We also had good visibility and a few hours of daylight. We decided to sheet in hard and beat to windward. So that is what we did.
We hauled in the triple reef and held a full staysail with the mizzen down. At first the wind was a bity fluky, hammering hard, then easing, leaving a lumpy sea and too little sail area. So we carried on engine power at partial throttle. This way we kept water moving over the rudder when cresting large waves, or wind lulls.
However once the wind passed 30 knots, the engine was not needed and Empiricus pointed quite nicely!
Our plotter showed a steady 45 degree tack to windward at speeds of 3.5-5.5 knots, but the helm was tricky and required constant attention.
This type of sailing and conditions is exhausting. Again, had we been in open ocean or even 20 miles to leeward, where the burgs are less frequent. We would have hove too.
With Godhaven in striking distance, the rally was worth it. The seas were steady 6-8 foot with the occasional much larger waves coming in sets of 3. Most of our windward progress was made between these large sets.
During one particular tack from Port to Starboard, we took a great gust. Samantha was sheeting the staysail quite hard, while I steered and tailed the sheet. Just as the gust hit us, the winch tore free from the deck, spinning free from the taut sheet like a spinning chrome die, cast onto a table.
I tacked back immediately and we gained speed again.
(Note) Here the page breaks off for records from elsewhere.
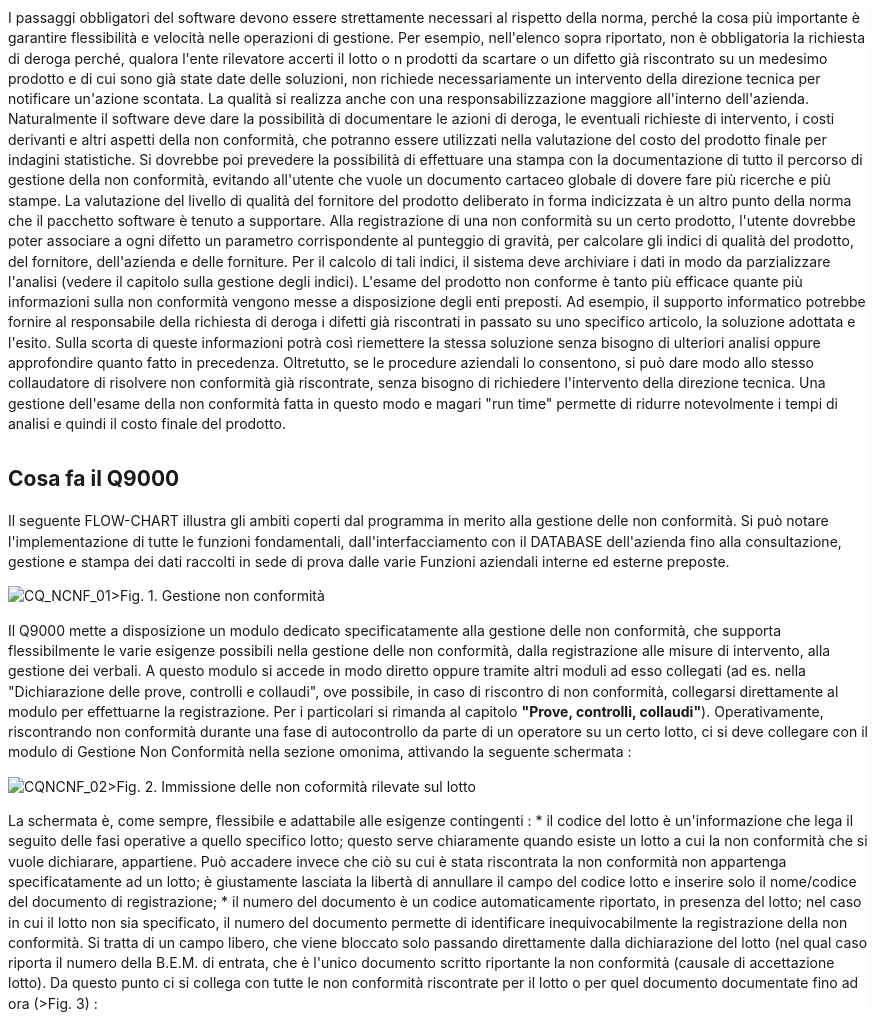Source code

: I passaggi obbligatori del software devono essere strettamente necessari al rispetto della norma, perché la cosa più importante è garantire flessibilità e velocità nelle operazioni di gestione.
Per esempio, nell'elenco sopra riportato, non è obbligatoria la richiesta di deroga perché, qualora l'ente rilevatore accerti il lotto o n prodotti da scartare o un difetto già riscontrato su un medesimo prodotto e di cui sono già state date delle soluzioni, non richiede necessariamente un intervento della direzione tecnica per notificare un'azione scontata. La qualità si realizza anche con una responsabilizzazione maggiore all'interno dell'azienda.
Naturalmente il software deve dare la possibilità di documentare le azioni di deroga, le eventuali richieste di intervento, i costi derivanti e altri aspetti della non conformità, che potranno essere utilizzati nella valutazione del costo del prodotto finale per indagini statistiche.
Si dovrebbe poi prevedere la possibilità di effettuare una stampa con la documentazione di tutto il percorso di gestione della non conformità, evitando all'utente che vuole un documento cartaceo globale di dovere fare più ricerche e più stampe.
La valutazione del livello di qualità del fornitore del prodotto deliberato in forma indicizzata è un altro punto della norma che il pacchetto software è tenuto a supportare. Alla registrazione di una non conformità su un certo prodotto, l'utente dovrebbe poter associare a ogni difetto un parametro corrispondente al punteggio di gravità, per calcolare gli indici di qualità del prodotto, del fornitore, dell'azienda e delle forniture. Per il calcolo di tali indici, il sistema deve archiviare i dati in modo da parzializzare l'analisi (vedere il capitolo sulla gestione degli indici).
L'esame del prodotto non conforme è tanto più efficace quante più informazioni sulla non conformità vengono messe a disposizione degli enti preposti. Ad esempio, il supporto informatico potrebbe fornire al responsabile della richiesta di deroga i difetti già riscontrati in passato su uno specifico articolo, la soluzione adottata e l'esito. Sulla scorta di queste informazioni potrà così riemettere la stessa soluzione senza bisogno di ulteriori analisi oppure approfondire quanto fatto in precedenza. Oltretutto, se le procedure aziendali lo consentono, si può dare modo allo stesso collaudatore di risolvere non conformità già riscontrate, senza bisogno di richiedere l'intervento della direzione tecnica. Una gestione dell'esame della non conformità fatta in questo modo e magari "run time" permette di ridurre notevolmente i tempi di analisi e quindi il costo finale del prodotto.

## Cosa fa il Q9000
Il seguente FLOW-CHART illustra gli ambiti coperti dal programma in merito alla gestione delle non conformità. Si può notare l'implementazione di tutte le funzioni fondamentali, dall'interfacciamento con il DATABASE dell'azienda fino alla consultazione, gestione e stampa dei dati raccolti in sede di prova dalle varie Funzioni aziendali interne ed esterne preposte.

![CQ_NCNF_01](https://doc.smeup.com/immagini/MBDOC_VIS-CQ_213/CQ_NCNF_01.png)>Fig. 1. Gestione non conformità

Il Q9000 mette a disposizione un modulo dedicato specificatamente alla gestione delle non conformità, che supporta flessibilmente le varie esigenze possibili nella gestione delle non conformità, dalla registrazione alle misure di intervento, alla gestione dei verbali.
A questo modulo si accede in modo diretto oppure tramite altri moduli ad esso collegati (ad es. nella "Dichiarazione delle prove, controlli e collaudi", ove possibile, in caso di riscontro di non conformità, collegarsi direttamente al modulo per effettuarne la registrazione. Per i particolari si rimanda al capitolo **"Prove, controlli, collaudi"**).
Operativamente, riscontrando non conformità durante una fase di autocontrollo da parte di un operatore su un certo lotto, ci si deve collegare con il modulo di Gestione Non Conformità  nella sezione omonima, attivando la seguente schermata : 

![CQNCNF_02](https://doc.smeup.com/immagini/MBDOC_VIS-CQ_213/CQNCNF_02.png)>Fig. 2. Immissione delle non coformità rilevate sul lotto

La schermata è, come sempre, flessibile e adattabile alle esigenze contingenti : 
 \* il codice del lotto è un'informazione che lega il seguito delle fasi operative a quello specifico lotto; questo serve chiaramente quando esiste un lotto a cui la non conformità che si vuole dichiarare, appartiene. Può accadere invece che ciò su cui è stata riscontrata la non conformità non appartenga specificatamente ad un lotto; è giustamente lasciata la libertà di annullare il campo del codice lotto e inserire solo il nome/codice del documento di registrazione;
 \* il numero del documento è un codice automaticamente riportato, in presenza del lotto; nel caso in cui il lotto non sia specificato, il numero del documento permette di identificare inequivocabilmente la registrazione della non conformità. Si tratta di un campo libero, che viene bloccato solo passando direttamente dalla dichiarazione del lotto (nel qual caso riporta il numero della B.E.M. di entrata, che è l'unico documento scritto riportante la non conformità (causale di accettazione lotto).
Da questo punto ci si collega con tutte le non conformità riscontrate per il lotto o per quel documento documentate fino ad ora (>Fig. 3) :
Quick thinking Samantha suggested using the cockpit halyard winch for the Port Staysail Sheet and set that into play. Withing 30 seconds we tacked back to port and were stomping hard near the harbor entrance.
Once behind a spit of land, the waves subsided and we continued tacking as we dodged the rocks in the entrance.
Once in the outer harbor I doused the sails and we made a circle inside the harbor, looking for a suitable mooring.
At 2300 hours we were tied to the sheet pile dock in front of a fish processing plant and turned in for the night.
This was a great night for Samantha and I as we felt not only accomplished, but once again refined as a team and also very proud of our little ship, who seems to carry us through anything in relative comfort.
We explored Godhaven and took a hike in the local hills around town. What a beautiful and desolate place.
We found Godhaven a pleasant enough place but lacking in any public services such as showers etc.
As soon as we saw a weather window, we would sail for Aasiaat.
09/17/2014 1052 hrs
We cast our lines for Aasiaat, having cleaned up the boat and plugged the winch holes.
We made good speed and finished the day under a nice broad reach in a dying wind.
Numerous beautiful large burgs were encountered along the way, which we enjoyed seeing, especially to our stern. Enough Ice for a while….
1845 Moored alongside Leu Mongier in Aasiaat! Though we only met briefly in Cambridge Bay, it was like seeing family when we arrived.
We are out of time to sail any farther then Aasiaat this year and are quite content staying here for the winter. There is a fine shipyard here where we may or may not haul out.